**TEXTE DE LA PAGE**:
________
Le 28 juin 2025, malgré l’interdiction officielle, la 30e édition de la Budapest Pride a rassemblé entre 100 000 et 200 000 personnes, devenant ainsi la plus grande manifestation LGBTQ+ de l’histoire de la Hongrie. Cette mobilisation massive a défié la loi adoptée en mars interdisant les événements « promouvant l’homosexualité ou le changement de sexe » auprès des mineurs, sous peine d’amendes élevées et de peines de prison. Adoptée à la majorité absolue par le Fidesz et ses alliés, cette mesure fait écho aux lois russes dites anti-« propagande gay » et s’inscrit dans un durcissement idéologique du pouvoir en place.
Pour contourner l’interdiction, le maire de Budapest, Gergely Karácsony, a requalifié la marche en événement municipal, baptisé « Budapesti Büszkeség » (Fierté de Budapest), affirmant que « dans cette ville, on ne peut interdire ni la liberté, ni l’amour, ni la Pride ». Cette stratégie habile, autorisée par une faille dans le droit administratif local, a permis à la manifestation de se dérouler légalement, malgré les mises en garde répétées du ministère de l’Intérieur. Des avocats mobilisés par l’organisation Budapest Pride ont, en parallèle, publié des guides juridiques pour informer les participants de leurs droits et prévenir les interpellations arbitraires.
________
Entrées de données enregistrées:
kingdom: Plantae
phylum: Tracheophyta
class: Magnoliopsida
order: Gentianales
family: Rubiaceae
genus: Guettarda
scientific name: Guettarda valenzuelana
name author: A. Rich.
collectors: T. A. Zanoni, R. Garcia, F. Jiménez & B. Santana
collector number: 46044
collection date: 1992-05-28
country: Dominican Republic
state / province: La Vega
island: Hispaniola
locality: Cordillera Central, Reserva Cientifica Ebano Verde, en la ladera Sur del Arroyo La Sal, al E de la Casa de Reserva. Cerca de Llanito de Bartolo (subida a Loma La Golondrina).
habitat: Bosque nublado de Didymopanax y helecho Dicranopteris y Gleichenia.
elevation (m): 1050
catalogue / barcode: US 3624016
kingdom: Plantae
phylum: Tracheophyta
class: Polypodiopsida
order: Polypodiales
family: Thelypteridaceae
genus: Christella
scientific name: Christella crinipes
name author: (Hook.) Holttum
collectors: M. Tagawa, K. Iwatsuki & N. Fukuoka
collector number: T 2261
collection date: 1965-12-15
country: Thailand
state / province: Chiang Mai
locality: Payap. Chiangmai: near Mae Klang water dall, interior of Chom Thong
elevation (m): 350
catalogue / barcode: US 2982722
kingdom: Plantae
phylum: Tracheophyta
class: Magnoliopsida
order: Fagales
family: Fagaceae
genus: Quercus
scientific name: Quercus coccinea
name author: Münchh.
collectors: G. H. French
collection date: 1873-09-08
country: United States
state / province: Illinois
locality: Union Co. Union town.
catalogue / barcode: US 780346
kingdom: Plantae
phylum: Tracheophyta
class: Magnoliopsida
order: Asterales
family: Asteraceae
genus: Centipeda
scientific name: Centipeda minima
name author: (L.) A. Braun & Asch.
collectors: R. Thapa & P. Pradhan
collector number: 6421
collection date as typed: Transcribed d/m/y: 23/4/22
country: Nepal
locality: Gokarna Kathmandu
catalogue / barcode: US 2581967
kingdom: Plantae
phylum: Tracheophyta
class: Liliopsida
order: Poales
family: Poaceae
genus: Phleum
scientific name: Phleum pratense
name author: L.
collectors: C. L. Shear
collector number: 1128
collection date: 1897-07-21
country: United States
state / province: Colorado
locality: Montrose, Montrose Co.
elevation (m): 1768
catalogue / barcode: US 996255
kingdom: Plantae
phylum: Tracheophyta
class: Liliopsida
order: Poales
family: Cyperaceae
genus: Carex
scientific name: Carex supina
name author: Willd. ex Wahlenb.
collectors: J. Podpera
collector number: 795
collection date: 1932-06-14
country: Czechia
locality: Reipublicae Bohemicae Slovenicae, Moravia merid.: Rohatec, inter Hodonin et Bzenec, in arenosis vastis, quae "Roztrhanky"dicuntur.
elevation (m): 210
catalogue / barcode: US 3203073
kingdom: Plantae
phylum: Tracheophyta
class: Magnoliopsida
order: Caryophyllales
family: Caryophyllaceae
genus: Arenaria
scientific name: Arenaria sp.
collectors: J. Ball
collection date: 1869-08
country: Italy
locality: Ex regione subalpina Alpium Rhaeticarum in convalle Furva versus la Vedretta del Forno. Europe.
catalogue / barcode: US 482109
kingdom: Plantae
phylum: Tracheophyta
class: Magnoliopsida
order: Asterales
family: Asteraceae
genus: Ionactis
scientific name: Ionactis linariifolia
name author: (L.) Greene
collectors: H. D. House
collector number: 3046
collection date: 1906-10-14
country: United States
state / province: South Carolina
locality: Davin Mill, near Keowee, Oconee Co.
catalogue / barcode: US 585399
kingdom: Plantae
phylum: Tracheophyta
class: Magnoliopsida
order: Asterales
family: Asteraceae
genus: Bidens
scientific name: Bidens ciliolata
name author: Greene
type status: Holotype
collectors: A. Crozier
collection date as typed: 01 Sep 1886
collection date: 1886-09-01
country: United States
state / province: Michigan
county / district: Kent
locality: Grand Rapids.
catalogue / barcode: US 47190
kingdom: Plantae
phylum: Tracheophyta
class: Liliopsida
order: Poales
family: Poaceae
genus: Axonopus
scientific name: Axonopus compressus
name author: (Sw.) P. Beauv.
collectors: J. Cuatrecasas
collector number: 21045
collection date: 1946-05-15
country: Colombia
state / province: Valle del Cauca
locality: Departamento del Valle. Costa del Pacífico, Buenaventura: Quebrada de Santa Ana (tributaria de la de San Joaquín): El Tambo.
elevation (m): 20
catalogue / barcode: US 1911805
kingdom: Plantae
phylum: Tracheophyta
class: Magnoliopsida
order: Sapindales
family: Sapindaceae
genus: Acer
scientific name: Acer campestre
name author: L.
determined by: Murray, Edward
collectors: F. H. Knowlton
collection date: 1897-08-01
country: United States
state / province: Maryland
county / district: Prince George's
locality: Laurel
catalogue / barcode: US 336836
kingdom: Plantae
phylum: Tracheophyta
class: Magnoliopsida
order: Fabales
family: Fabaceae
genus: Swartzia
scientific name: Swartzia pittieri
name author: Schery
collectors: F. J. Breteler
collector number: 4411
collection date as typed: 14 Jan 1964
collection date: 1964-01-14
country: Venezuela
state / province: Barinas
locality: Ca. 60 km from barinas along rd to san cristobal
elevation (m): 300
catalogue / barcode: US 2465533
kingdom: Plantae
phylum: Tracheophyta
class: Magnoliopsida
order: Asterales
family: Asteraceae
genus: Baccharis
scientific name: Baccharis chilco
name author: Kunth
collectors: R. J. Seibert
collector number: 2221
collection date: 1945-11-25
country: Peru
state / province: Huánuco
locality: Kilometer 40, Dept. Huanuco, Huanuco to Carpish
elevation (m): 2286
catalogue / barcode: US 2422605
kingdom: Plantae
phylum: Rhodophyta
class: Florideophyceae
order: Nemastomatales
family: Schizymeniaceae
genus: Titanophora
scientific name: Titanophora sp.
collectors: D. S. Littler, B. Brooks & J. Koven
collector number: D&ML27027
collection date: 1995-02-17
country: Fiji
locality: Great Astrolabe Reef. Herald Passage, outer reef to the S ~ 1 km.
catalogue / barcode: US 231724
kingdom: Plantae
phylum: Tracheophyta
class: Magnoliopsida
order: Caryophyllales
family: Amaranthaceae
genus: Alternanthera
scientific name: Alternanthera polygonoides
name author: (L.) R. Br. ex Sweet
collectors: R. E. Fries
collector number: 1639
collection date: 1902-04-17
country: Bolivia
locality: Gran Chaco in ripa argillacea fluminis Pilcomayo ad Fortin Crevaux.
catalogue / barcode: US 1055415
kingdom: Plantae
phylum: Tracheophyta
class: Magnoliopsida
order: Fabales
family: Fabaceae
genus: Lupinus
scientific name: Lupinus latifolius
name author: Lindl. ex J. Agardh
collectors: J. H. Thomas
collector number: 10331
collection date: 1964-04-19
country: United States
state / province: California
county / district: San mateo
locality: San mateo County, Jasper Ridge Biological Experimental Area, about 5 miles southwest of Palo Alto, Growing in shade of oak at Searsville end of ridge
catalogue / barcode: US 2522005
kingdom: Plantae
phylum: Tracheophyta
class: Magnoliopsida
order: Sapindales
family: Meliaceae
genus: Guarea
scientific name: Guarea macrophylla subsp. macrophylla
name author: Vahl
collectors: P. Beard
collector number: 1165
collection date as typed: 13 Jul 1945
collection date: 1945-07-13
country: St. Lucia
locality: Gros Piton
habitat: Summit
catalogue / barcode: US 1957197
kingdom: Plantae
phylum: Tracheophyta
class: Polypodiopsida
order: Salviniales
________
**CONSIGNE**:
D'après le texte sur la Budapest Pride, sous quel nom le maire de Budapest a-t-il requalifié la marche en événement municipal ?

**CORRIGÉ**:
Sous le nom de « Budapesti Büszkeség » (Fierté de Budapest).